:: QUESTIONS ::
A – According to the Southwest passage, why might Haak's conduct not have been reported right away? Answer in one to three sentences.
B – From the Southwest passage, extract the part that opens with the words containing "In 2020, Michael" and closes with "his retirement benefits.".
C – Can you summarize the Southwest passage in two sentences?

[[ EXERCISE PASSAGE, beginning ]]

For instance, in November 2021, a passenger punched one of the airline’s employees in the head after an attendant asked her to get off the plane.

In the same month, the FAA forced a Southwest passenger to pay a $400,000 alcohol-related fine for bringing their own drink onboard, consuming it in the lavatory, and later sexually assaulting a flight attendant. Allegedly, they had smoked marijuana too.

Earlier in the year, another had physically assaulted a flight attendant, causing her to lose two teeth and suffer other facial injuries.

All the same, Southwest hasn’t reported any alcohol-related incident since returning the drink service, and time will tell if it was indeed a smart move to keep its passengers happy. I can only say that it’s practically impossible to make everyone happy when running a business.

Southwest Pilot Watches Adult Films on Flight

In 2020, Michael Haak, a now-retired captain of a Southwest Airlines flight, watched pornography on a laptop and exposed himself to his female first officer while traveling from Philadelphia to Florida.

He was reported after he retired, which somewhat surprised me because I thought it would have been revealed after they arrived at their destination.

Nonetheless, Haak pleaded guilty to the inappropriate conduct in 2021 and was sentenced to a year of unsupervised probation. He was also commanded to pay a $5,000 fine.

Consequently, Southwest discontinued his retirement benefits.

Notably, Haak expressed great remorse for his lewd behavior. He added that it started as a consensual prank between him and the other female pilot, which could explain why the incident wasn’t reported immediately.

[[ EXERCISE PASSAGE, end ]]
[[ SUPPLIED INFORMATION, beginning ]]

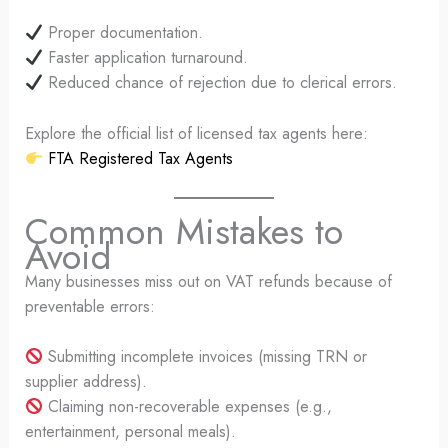
Proper documentation.
Faster application turnaround.
Reduced chance of rejection due to clerical errors.
Explore the official list of licensed tax agents here:
FTA Registered Tax Agents
Common Mistakes to
Avoid
Many businesses miss out on VAT refunds because of
preventable errors:
Submitting incomplete invoices (missing TRN or
supplier address).
Claiming non-recoverable expenses (e.g.,
entertainment, personal meals).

[[ SUPPLIED INFORMATION, end ]]

:: ANSWERS IN ORDER ::
A – Haak said the incident started as a consensual prank between him and the other female pilot. The passage says this could explain why it wasn't reported immediately.

B –
In 2020, Michael Haak, a now-retired captain of a Southwest Airlines flight, watched pornography on a laptop and exposed himself to his female first officer while traveling from Philadelphia to Florida.

He was reported after he retired, which somewhat surprised me because I thought it would have been revealed after they arrived at their destination.

Nonetheless, Haak pleaded guilty to the inappropriate conduct in 2021 and was sentenced to a year of unsupervised probation. He was also commanded to pay a $5,000 fine.

Consequently, Southwest discontinued his retirement benefits.

C – Southwest passengers were involved in several violent or alcohol-related incidents, including a $400,000 FAA fine, though the airline has reported no alcohol-related incident since bringing back its drink service. Separately, retired captain Michael Haak pleaded guilty to watching pornography and exposing himself to his first officer on a 2020 flight, receiving probation and a $5,000 fine and losing his retirement benefits.